Context: A Market That Has Re-Found Its Footing
London's Old Masters results don't exist in a vacuum. They follow a New York spring season in May that was, by most measures, the strongest in several years. Christie's sales led the week, realizing more than $1.1 billion across two back-to-back opening night sales, anchored by a single-owner collection from the estate of Condé Nast publisher S.I. Newhouse. The Newhouse sale's lead lot — Jackson Pollock's Number 7A, 1948 — sold for a hammer price of $157 million, bringing in $181.2 million with fees and resetting the artist's auction record. The Brancusi Danaïde from the same collection fetched $107.6 million, making the Romanian modernist only the second sculptor to cross $100 million at auction.

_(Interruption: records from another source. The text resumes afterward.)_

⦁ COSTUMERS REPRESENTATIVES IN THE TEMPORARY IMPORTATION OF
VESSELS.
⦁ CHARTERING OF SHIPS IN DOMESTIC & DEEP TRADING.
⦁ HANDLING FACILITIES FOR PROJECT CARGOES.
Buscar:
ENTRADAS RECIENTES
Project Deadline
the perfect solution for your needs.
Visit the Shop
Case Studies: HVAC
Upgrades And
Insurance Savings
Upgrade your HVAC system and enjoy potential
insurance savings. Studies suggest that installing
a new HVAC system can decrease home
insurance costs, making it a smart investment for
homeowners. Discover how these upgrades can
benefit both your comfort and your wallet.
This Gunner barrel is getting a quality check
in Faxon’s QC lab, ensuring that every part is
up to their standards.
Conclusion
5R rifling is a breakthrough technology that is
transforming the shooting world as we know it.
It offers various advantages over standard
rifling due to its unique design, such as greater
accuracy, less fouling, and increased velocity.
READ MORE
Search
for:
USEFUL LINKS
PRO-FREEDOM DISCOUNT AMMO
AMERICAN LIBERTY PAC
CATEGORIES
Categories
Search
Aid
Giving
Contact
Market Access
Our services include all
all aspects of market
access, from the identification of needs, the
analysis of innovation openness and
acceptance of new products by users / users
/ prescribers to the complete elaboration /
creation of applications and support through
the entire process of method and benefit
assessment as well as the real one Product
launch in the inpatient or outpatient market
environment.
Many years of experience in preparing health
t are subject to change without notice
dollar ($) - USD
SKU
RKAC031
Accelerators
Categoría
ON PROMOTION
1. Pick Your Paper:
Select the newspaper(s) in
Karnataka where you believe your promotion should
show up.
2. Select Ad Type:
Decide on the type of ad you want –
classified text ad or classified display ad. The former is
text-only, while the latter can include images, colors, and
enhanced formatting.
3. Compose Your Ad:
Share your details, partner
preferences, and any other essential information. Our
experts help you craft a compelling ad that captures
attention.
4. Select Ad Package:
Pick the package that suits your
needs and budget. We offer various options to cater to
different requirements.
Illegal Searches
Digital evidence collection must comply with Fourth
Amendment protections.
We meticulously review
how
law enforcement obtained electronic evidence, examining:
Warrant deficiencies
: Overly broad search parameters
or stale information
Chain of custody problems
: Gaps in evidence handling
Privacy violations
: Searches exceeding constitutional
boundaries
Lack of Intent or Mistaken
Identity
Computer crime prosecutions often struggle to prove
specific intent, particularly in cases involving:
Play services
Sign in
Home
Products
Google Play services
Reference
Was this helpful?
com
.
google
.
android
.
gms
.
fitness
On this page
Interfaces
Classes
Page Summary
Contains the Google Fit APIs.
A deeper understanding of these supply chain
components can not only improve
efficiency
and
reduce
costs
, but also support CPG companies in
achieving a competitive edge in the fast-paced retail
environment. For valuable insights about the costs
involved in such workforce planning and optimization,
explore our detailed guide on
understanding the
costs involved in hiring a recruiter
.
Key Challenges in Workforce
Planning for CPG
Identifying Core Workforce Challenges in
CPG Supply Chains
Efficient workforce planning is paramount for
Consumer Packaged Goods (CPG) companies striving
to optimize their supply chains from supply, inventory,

The broader macro picture supports cautious optimism. The Art Basel and UBS Global Art Market Report 2026 records global art sales increasing 4 percent year-on-year to an estimated $59.6 billion in 2025, reversing two years of declining values. Auction sales specifically increased by 9 percent to $20.7 billion. And heading into 2026, 43 percent of dealers expected sales to improve — up 10 percent year-on-year — while nearly half of mid-tier auction houses expected sales to improve, up 33 percent year-on-year.
That said, the recovery remains structurally uneven. Buyers are deliberate when it comes to quality, provenance, and art-historical significance. Sellers still appear cautious, relying more on auction guarantees and private sales than in previous years. The Newhouse sale, for instance, was 100 percent sold — but also entirely backed by third-party guarantees. The floor never really tested the market; it insured it.
What Collectors Should Do With This Information
Three actionable conclusions emerge from London's July sales:
- Provenance is the primary price driver. The Hamilton Laocoön's extraordinary chain of ownership — from Watson Taylor to Beckford to the Dukes of Buckingham and Hamilton — was not decorative detail. It was the price. Works with thin or uncertain ownership histories will continue to underperform, regardless of quality. Before acquiring any significant Old Master, map the provenance with the same rigor you would apply to a due diligence review.
- Aesthetics now precede scholarship for new buyers. The collectors entering this category from contemporary and tech backgrounds are not primarily motivated by connoisseurship in the traditional sense. They respond to visual impact, narrative, and object-specificity. Works that combine those qualities with solid scholarship will command premiums. Works that offer scholarship alone will not clear.
- The unsold rate matters as much as the records. Sotheby's 23 percent buy-in rate alongside its record-breaking results is not a contradiction — it is the most honest picture of the market. The category is bifurcating between works that collectors will chase at any price and works that nobody wants at any estimate. A collector sitting on Old Masters that lack a clear narrative and strong condition should not assume the rising tide lifts all boats. It does not.
The Old Masters category has spent most of the past decade being described as unfashionable, institutional, and difficult to resell. London's July 2026 sales don't change all of that — but they do confirm that the very best material, offered with exceptional provenance and visual authority, finds buyers across collector profiles and geographies. The category's ceiling has not fallen. Its floor has just become more demanding.